* _Given text_
================================
Sequence size: 29903
Sequence: ATTAAAGGTTTATACCTTCCCAGGTAACAAACCAACCAACTTTCGATCTCTTGTAGATCTGTTCTCTAAACGAACTTTAAAATCTGTGTGGCTGTCACTCGGCTGCATGCTTAGTGCACTCACGCAGTATAATTAATAACTAATTACTGTCGTTGACAGGACACGAGTAACTCGTCTATCTTCTGCAGGCTGCTTACGGT
Its a Virus because the complete sequence is small
GC content (%) 37.97277865097148


#### Compare to other genome sequences
We will use Blast to search for this particular sequence.
Let's use BLAST to align the unknown sequence to other annoated sequences in the NCBI nt database, which contains sequences from many different species from accross the tree of life.
This may take ~10 minutes since we are doing an online search against many sequences (for larger queries, it would sensible to run BLAST locally instead; see Bio.Blast.Applications)

In [3]:
# Use BlastN (nucleotide-nucleotide) to look for matching sequences
result_handle = NCBIWWW.qblast("blastn", "nt", record.seq)

In [None]:
blast_qresult = SearchIO.read(result_handle, "blast-xml")

In [12]:
print(blast_qresult)

Program: blastn (2.10.0+)
  Query: No (29903)
         definition line
 Target: nt
   Hits: ----  -----  ----------------------------------------------------------
            #  # HSP  ID + description
         ----  -----  ----------------------------------------------------------
            0      1  gi|1798174254|ref|NC_045512.2|  Severe acute respirator...
            1      1  gi|1819735426|gb|MT121215.1|  Severe acute respiratory ...
            2      1  gi|1805293633|gb|MT019531.1|  Severe acute respiratory ...
            3      1  gi|1820247323|dbj|LC529905.1|  Severe acute respiratory...
            4      1  gi|1818244594|gb|MT135041.1|  Severe acute respiratory ...
            5      1  gi|1805293611|gb|MT019529.1|  Severe acute respiratory ...
            6      1  gi|1802633808|gb|MN996528.1|  Severe acute respiratory ...
            7      1  gi|1818244616|gb|MT135043.1|  Severe acute respiratory ...
            8      1  gi|1808633715|gb|MT049951.1|  Severe acute res

#### Its the SARS-CoV-2 (Covid19)

In [13]:
[hit.description for hit in blast_qresult[:5]]

['Severe acute respiratory syndrome coronavirus 2 isolate Wuhan-Hu-1, complete genome',
 'Severe acute respiratory syndrome coronavirus 2 isolate SARS-CoV-2/human/CHN/SH01/2020, complete genome',
 'Severe acute respiratory syndrome coronavirus 2 isolate BetaCoV/Wuhan/IPBCAMS-WH-03/2019, complete genome',
 'Severe acute respiratory syndrome coronavirus 2 TKYE6182_2020 RNA, complete genome',
 'Severe acute respiratory syndrome coronavirus 2 isolate SARS-CoV-2/human/CHN/105/2020, complete genome']

#### What's next?
================================
* _Questions to answer_
**1.** According to the sequence-analysis text, why might the BLAST search take about ten minutes?
**2.** Duplicate the sequence-analysis text from "#### Its the" to "#### What's next?".
================================
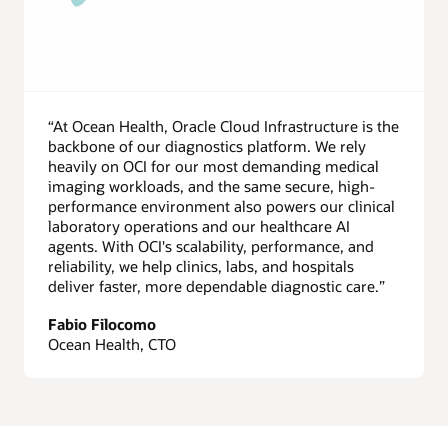
“At Ocean Health, Oracle Cloud Infrastructure is the
backbone of our diagnostics platform. We rely
heavily on OCI for our most demanding medical
imaging workloads, and the same secure, high-
performance environment also powers our clinical
laboratory operations and our healthcare AI
agents. With OCI's scalability, performance, and
reliability, we help clinics, labs, and hospitals
deliver faster, more dependable diagnostic care.”
Fabio Filocomo
Ocean Health, CTO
================================
* _Answers by task_
**1.** The search may take that long because it runs online against many sequences in the NCBI nt database, which holds sequences from many different species.

**2.**
#### Its the SARS-CoV-2 (Covid19)

In [13]:
[hit.description for hit in blast_qresult[:5]]

['Severe acute respiratory syndrome coronavirus 2 isolate Wuhan-Hu-1, complete genome',
 'Severe acute respiratory syndrome coronavirus 2 isolate SARS-CoV-2/human/CHN/SH01/2020, complete genome',
 'Severe acute respiratory syndrome coronavirus 2 isolate BetaCoV/Wuhan/IPBCAMS-WH-03/2019, complete genome',
 'Severe acute respiratory syndrome coronavirus 2 TKYE6182_2020 RNA, complete genome',
 'Severe acute respiratory syndrome coronavirus 2 isolate SARS-CoV-2/human/CHN/105/2020, complete genome']

#### What's next?